Ungekürztes Werk "Götz von Berlichingen mit der eisernen Hand" von Johann Wolfgang Goethe (Seite 51)

Schloß

Weislingen.

WEISLINGEN: Ich bin so krank, so schwach. Alle meine Gebeine sind hohl. Ein elendes Fieber hat das Mark ausgefressen. Keine Ruh und Rast, weder Tag noch Nacht. Im halben Schlummer giftige Träume. Die vorige Nacht begegnete ich Götzen im Wald. Er zog sein Schwert und forderte mich heraus. Ich faßte nach meinem, die Hand versagte mir. Da stieß er's in die Scheide, sah mich verächtlich an und ging hinter mich. – Er ist gefangen, und ich zittre vor ihm. Elender Mensch! Dein Wort hat ihn zum Tode verurteilt, und du bebst vor seiner Traumgestalt wie ein Missetäter! – Und soll er sterben? – Götz! Götz! – Wir Menschen führen uns nicht selbst; bösen Geistern ist Macht über uns gelassen, daß sie ihren höllischen Mutwillen an unserm Verderben üben. Setzt sich. – Matt! Matt! Wie sind meine Nägel so blau! – Ein kalter, kalter, verzehrender Schweiß lähmt mir jedes Glied. Es dreht mir alles vorm Gesicht. Könnt ich schlafen! Ach –

Maria tritt auf.

WEISLINGEN: Jesus Marie! – Laß mir Ruh! Laß mir Ruh! – Die Gestalt fehlte noch! Sie sirbt, Marie stirbt und zeigt sich mir an. – Verlaß mich, seliger Geist, ich bin elend genug.
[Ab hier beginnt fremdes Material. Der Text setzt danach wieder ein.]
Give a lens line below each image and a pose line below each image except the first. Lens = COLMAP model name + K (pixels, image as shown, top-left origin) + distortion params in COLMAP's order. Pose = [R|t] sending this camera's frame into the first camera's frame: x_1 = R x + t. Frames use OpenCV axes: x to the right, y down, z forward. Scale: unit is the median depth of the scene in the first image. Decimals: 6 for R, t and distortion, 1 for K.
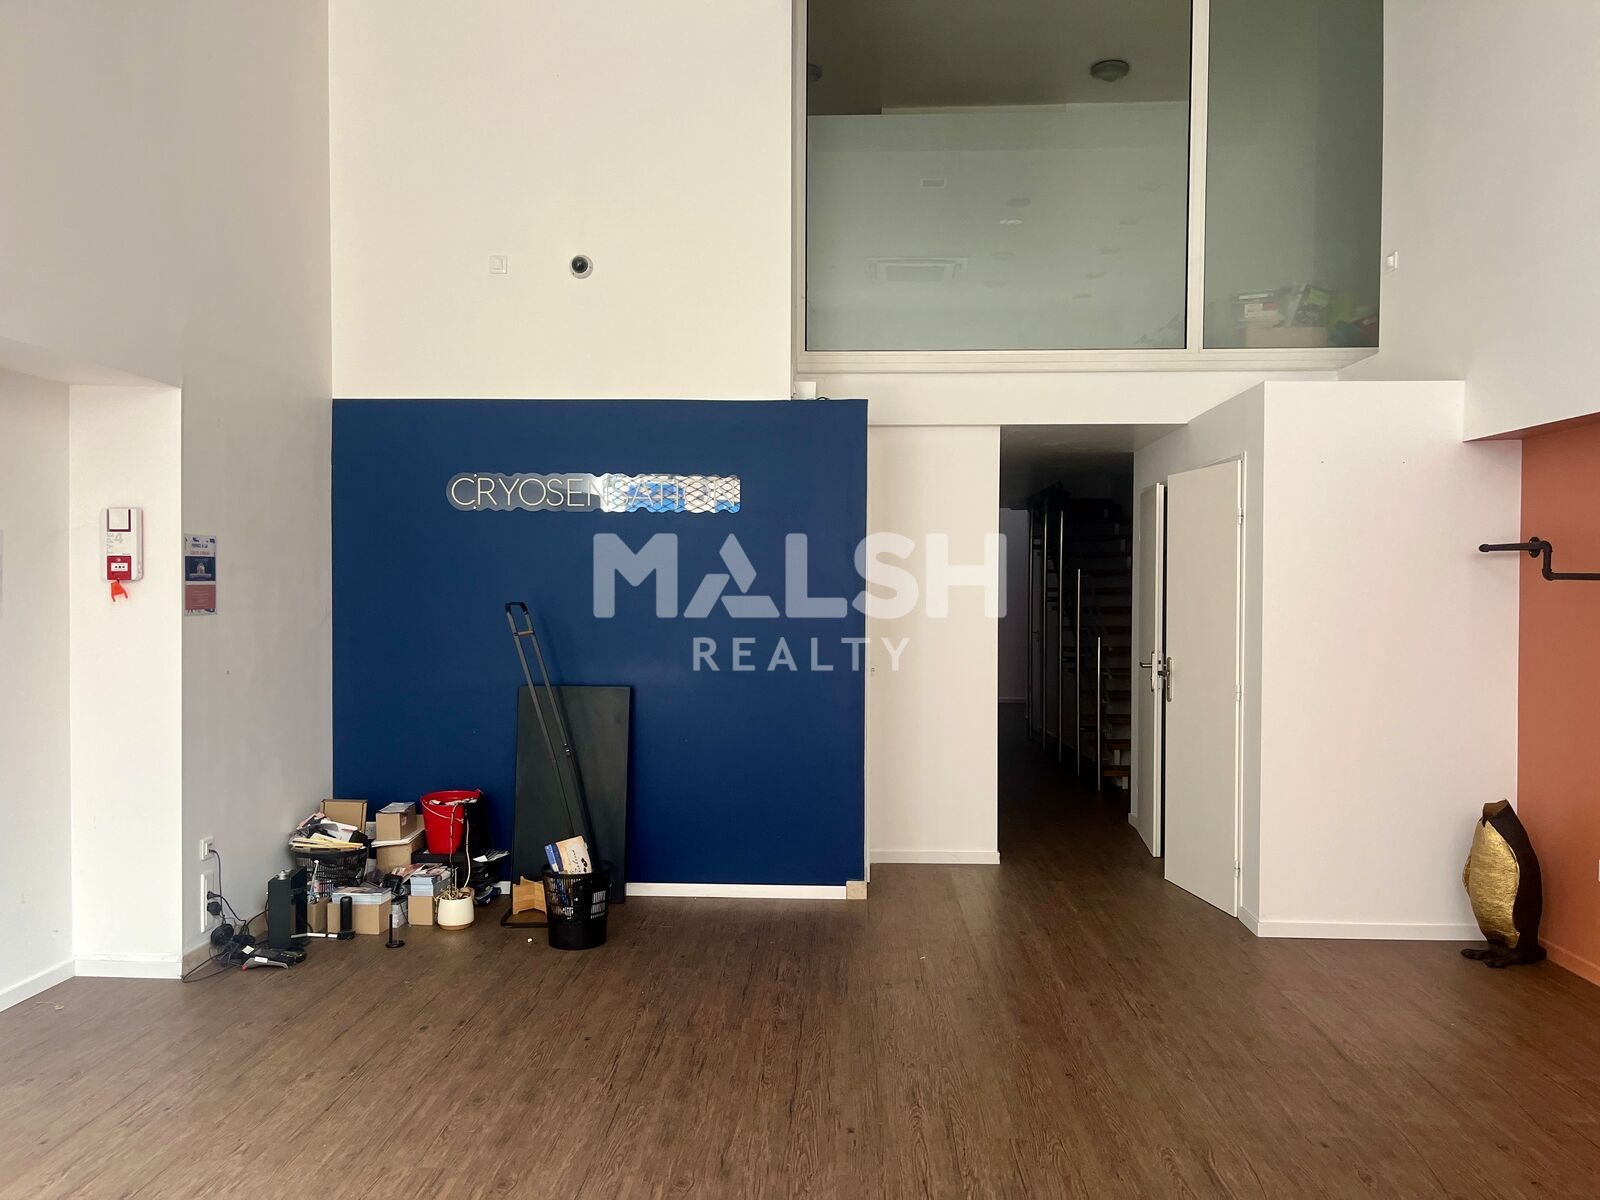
lens RADIAL K [[1206.7, 0, 805.3], [0, 1206.7, 597.0], [0, 0, 1]] dist [0.043434, -0.050864]
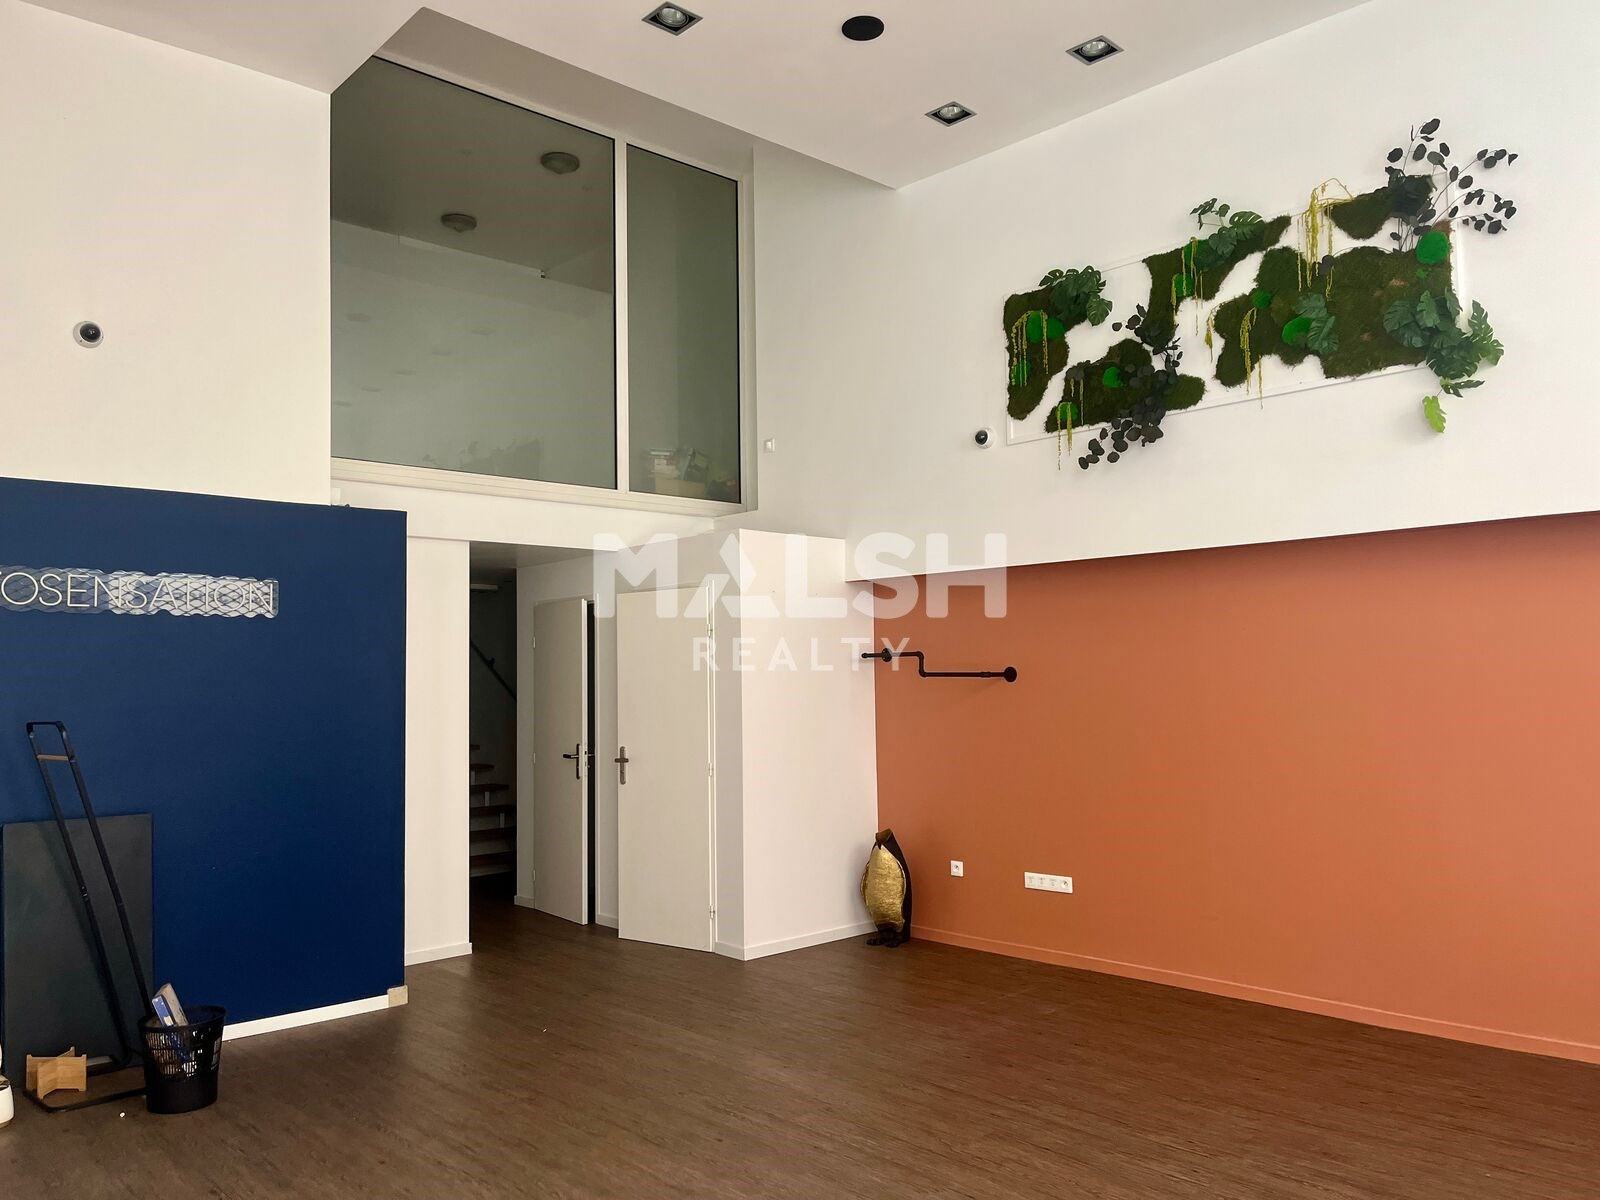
lens RADIAL K [[1206.7, 0, 808.8], [0, 1206.7, 594.3], [0, 0, 1]] dist [0.043434, -0.050864]
pose [[0.708864, 0.035100, 0.704471, -0.437705], [0.024362, 0.996947, -0.074187, -0.007021], [-0.704924, 0.069751, 0.705844, 0.023415]]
MARIA: Weislingen, ich bin kein Geist. Ich bin Marie.

WEISLINGEN: Das ist ihre Stimme.

MARIA: Ich komme, meines Bruders Leben von dir zu erflehen. Er ist unschuldig, so strafbar er scheint.

WEISLINGEN: Still, Marie! Du Engel des Himmels bringst die Qualen der Hölle mit dir. Rede nicht fort!

MARIA: Und mein Bruder soll sterben? Weislingen, es ist entsetzlich, daß ich dir zu sagen brauche: er ist unschuldig; daß ich jammern muß, dich von dem abscheulichsten Morde zurückzuhalten. Deine Seele ist bis in ihre innersten Tiefen von feindseligen Mächten besessen. Das ist Adelbert!

WEISLINGEN: Du siehst, der verzehrende Atem des Todes hat mich angehaucht, meine Kraft sinkt nach dem Grabe. Ich stürbe als ein Elender, und du kommst, mich in Verzweiflung zu stürzen. Wenn ich reden könnte, dein höchster Haß würde in Mitleid und Jammer zerschmelzen. O Marie! Marie!

MARIA: Weislingen, mein Bruder verkranket im Gefängnis. Seine schweren Wunden, sein Alter! Und wenn du fähig wärst, sein graues Haupt – Weislingen, wir würden verzweifeln.

WEISLINGEN: Genug. Zieht die Schelle.

Franz in äußerster Bewegung.

FRANZ: Gnädiger Herr.

WEISLINGEN: Die Papiere dort, Franz!

Franz bringt sie.

WEISLINGEN reißt ein Paket auf und zeigt Marien ein Papier: Hier ist deines Bruders Todesurteil unterschrieben.

MARIA: Gott im Himmel!

WEISLINGEN: Und so zerreiß ich's! Er lebt! Aber kann ich wieder schaffen, was ich zerstört habe? Weine nicht so, Franz! Guter Junge, dir geht mein Elend tief zu Herzen.

Franz wirft sich vor ihm nieder und faßt seine Knie.

MARIA vor sich: Er ist sehr krank. Sein Anblick zerreißt mir das Herz. Wie liebt ich ihn! und nun ich ihm nahe, fühl ich, wie lebhaft.

WEISLINGEN: Franz, steh auf und laß das Weinen! Ich kann wieder aufkommen. Hoffnung ist bei den Lebenden.

FRANZ: Ihr werdet nicht. Ihr müßt sterben.

WEISLINGEN: Ich muß?

FRANZ: außer sich: Gift! Gift! Von Euerm Weibe! – Ich! Ich!

Rennt davon.

WEISLINGEN: Marie, geh ihm nach. Er verzweifelt.

Maria ab.

Gift von meinem Weibe! Weh! Weh! Ich fühl's. Marter und Tod!